Extracted text →
--- start ---

The change from agricultural to industrial use is because Celaya is part of the Bajío industrial corridor, which extends from San Juan del Río (Querétaro) to Aguascalientes. This area is highly attractive for establishing industrial parks that occupy land suitable for agriculture. More worrying is the amount of agricultural land that fell into disuse (1 493 ha). The humidity regime to which the areas that changed use belong (Figure 1c), is broken down in Table 1; based on this, it was concluded that 46.4% are irrigated by well pumping, which are located near the urban centers of the municipality; 34.2% are rainfed areas, which are located to a greater extent in rural areas; 15% are gravity irrigated, and 4.5% are areas irrigated with wastewater.

--- end ---

Provided material →

--- start ---

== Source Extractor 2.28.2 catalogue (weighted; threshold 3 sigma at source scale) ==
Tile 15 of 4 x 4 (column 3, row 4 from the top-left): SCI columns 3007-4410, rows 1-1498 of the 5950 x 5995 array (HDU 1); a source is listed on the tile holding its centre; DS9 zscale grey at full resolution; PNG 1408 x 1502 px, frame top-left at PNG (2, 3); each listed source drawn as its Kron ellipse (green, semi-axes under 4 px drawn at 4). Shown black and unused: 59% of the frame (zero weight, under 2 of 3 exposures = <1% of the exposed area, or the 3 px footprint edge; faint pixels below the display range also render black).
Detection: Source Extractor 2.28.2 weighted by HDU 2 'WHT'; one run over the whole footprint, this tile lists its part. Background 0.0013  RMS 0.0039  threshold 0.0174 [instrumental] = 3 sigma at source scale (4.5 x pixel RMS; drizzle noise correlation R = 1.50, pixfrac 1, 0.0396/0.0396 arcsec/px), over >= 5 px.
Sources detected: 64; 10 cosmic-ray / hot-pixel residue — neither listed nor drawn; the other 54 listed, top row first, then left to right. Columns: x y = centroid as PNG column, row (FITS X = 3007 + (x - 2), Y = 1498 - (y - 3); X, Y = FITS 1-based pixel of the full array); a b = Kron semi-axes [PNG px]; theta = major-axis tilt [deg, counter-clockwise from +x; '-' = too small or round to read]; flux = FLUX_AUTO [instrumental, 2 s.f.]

--- end ---

What the task asks → Please continue the passage above on farmland use changes in Celaya, starting right after its final sentence.

Written response →
In addition, the well-pumping regime contributed 62.5% of the land-use change to industrial use, 50% to urban use and 67.1% to roads (Table 1). In contrast, the largest proportion of the land-use change to disuse came from the rainfed regime (68.1%). These changes impact food production since the most productive lands, being closest to population centers and having a constant source of water, are used in the creation of services and satisfies not related to agricultural crops, whereas the less productive lands, which do not have a reliable water source, fall into disuse due to lack of profitability.
This aligns with Torres and Rojas (2018), who indicate that a country’s food sovereignty is put at risk by the loss of land for food production. Another factor with a significant impact on the loss of agricultural land is the urban growth of the city of Celaya, which, in this work, was determined to be 950 ha (Figure 1d).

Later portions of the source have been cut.